EXERCISE: Copy out word for word the part of the swamp rat article below from "Fish and Wildlife said, during" to "in a statement.".

DOCUMENT SECTION:
--------------------
California Fish and Wildlife was first on alert about these rodents when they were spotted in the Central Valley in 2017. Now, the critters some people call swamp rats are spreading to other counties.
“An invasion of swamp rats in California, let’s be serious?” said Congressman Josh Harder from the 9th Congressional District. “But this is actually a real problem.”
The invasive South American aquatic rodent is distinguishable by its orange teeth, white whiskers and it’s ability to grow up to 40 pounds.
“The threat to crops, while there, is really secondary to the threat of the infrastructure,” said Executive Director of the San Joaquin County Farm Bureau Andrew Genasci.
The critters are known to burrow in levees, making flooding to agriculture and communities the biggest fear.
“They’re really taking millions of dollars’ worth of flood control and turning it into Swiss cheese,” said Genasci.
The solution? Eradicate the swamp rat.
“You try to find a big dent,” said Harder. “Once you find one swamp rat, you know there are a lot of others nearby.”
Since 2020, Fish and Wildlife’s full-scale operations have caused a downward trend of nutria, but it said the historic wet winter and flooding transported nutria downstream into the Delta.
“They will move anywhere where there is water,” said Genasci. “Anything connected to the Delta, they will follow those waterways.”
This is the amount of nutria that Fish and Wildlife has taken in California per county, updated on June 12, 2023:
Merced: 2,102 Stanislaus: 970 Fresno: 304 San Joaquin: 110 Sacramento: 16 Mariposa: 12 Solano: 2 Madera: 1
Total: 3,517
The rodents have made the move to new spots like Sacramento County. All 16 have been detected at Sherman Island.
“If we do not actually get this population under control, it could cost us hundreds of millions of dollars of infrastructure damage and losses to farmland,” said Harder.
The challenge is catching these aquatic rats before they reproduce. Starting in May 2023, Fish and Wildlife used specially-trained dogs to sniff out the nutria to capture the critters.
It conducted its first nutria detector dog field trials throughout the project area. These trials utilized seasoned handler/dog teams from the Chesapeake Bay Nutria Eradication Project to evaluate the tool in California and prepare for any modifications necessary to implement as a long-term technique in California.
Fish and Wildlife said, during the field trial, the dogs located an additional area of nutria sign and scat on Sherman Island. Following detections, teams were able to trap and remove three nutrias.
“The utilization of nutria detector dogs will be an increasingly valuable tool as nutria densities decrease and the remaining animals become increasingly difficult to detect, as well as in areas where cameras cannot be deployed (e.g., theft),” said Fish and Wildlife in a statement.
“One female can have 200 offspring a year,” Harder said.
Harder said $12 million from the state and federal government was approved in 2020 to help eradicate nutria. He said this amount has now been cut by 60%.
--------------------
DATA:
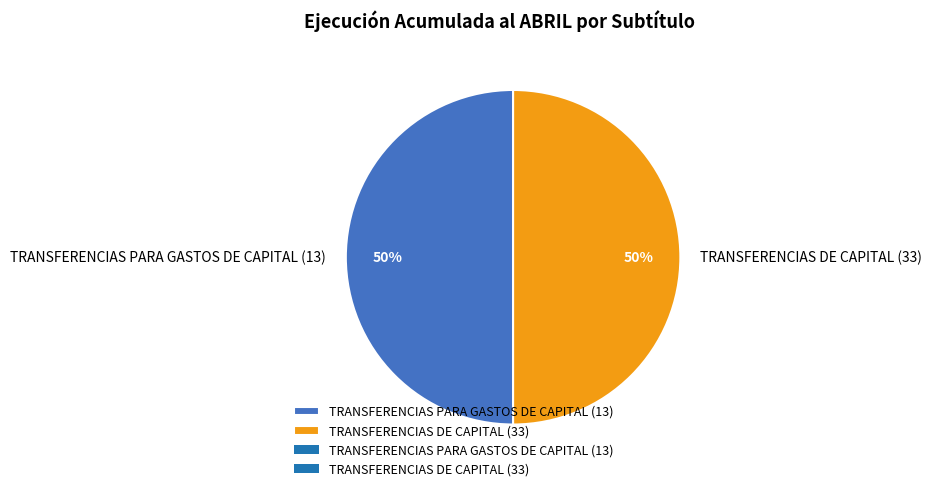

True or false: TRANSFERENCIAS PARA GASTOS DE CAPITAL (13) accounts for 37% of the total.

False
--------------------
SOLUTION TO THIS TASK:
Fish and Wildlife said, during the field trial, the dogs located an additional area of nutria sign and scat on Sherman Island. Following detections, teams were able to trap and remove three nutrias.
“The utilization of nutria detector dogs will be an increasingly valuable tool as nutria densities decrease and the remaining animals become increasingly difficult to detect, as well as in areas where cameras cannot be deployed (e.g., theft),” said Fish and Wildlife in a statement.